Nos cambian las reglas del juego a cada rato, nos corren el arco cada quince días, nos dan permisos, nos sacan los permisos, nos piden que nos cuidemos, nos bajan de los colectivos y nos llevan a la comisaría, nos dicen que salud y economía no van de la mano, nos aprietan por decir “infectadura”, nos aprietan por decir “infectocracia”, nos ponen en el patíbulo de los agravios por dar nuestra opinión, nos tratan de malos argentinos, de malos ciudadanos, de egoístas y de poco solidarios cuando a ninguno de los cráneos que gobierna se le cruzó por la cabeza aflojar con los impuestos sobre los que no pueden laburar, nos dicen que cinco desconocidos almorzando con la nieta de Mirtha son una tarea esencial pero tardaron dos meses en armar una sesión legislativa, nos dicen que somos unos hijos de puta si queremos ir a visitar a un pariente, nos asustan con la muerte y, por si fuera poco, se victimizan.

¿Encima tenemos que pedir disculpas? Disculpame, man, no quería cagarte el fin de semana.

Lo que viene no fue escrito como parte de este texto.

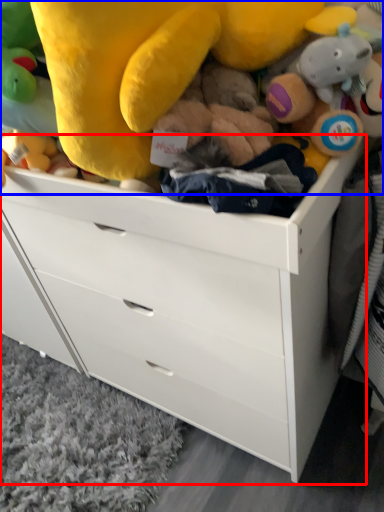
Question: Which object is closer to the camera taking this photo, chest of drawers (highlighted by a red box) or toy (highlighted by a blue box)?

Choices:
 (A) chest of drawers
 (B) toy

Answer: (B)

Y el tipo termina haciéndose el sensible posteando un video de Alfonsín. De Raúl, el que se cagaba en los populistas, no de Ricardito, el que trata de idiotas a los que se cagan en los populistas a los que les lustra los zapatitos. Ahí está, pueden ir a verlo, sensibilizado como quien dice que no le dolió el golpe. Y eso que lo único que tiene en común Alberto Fernández con Raúl Alfonsín –además del mostacho y la inflación– es que el peronismo se lo quiere comer entre dos panes.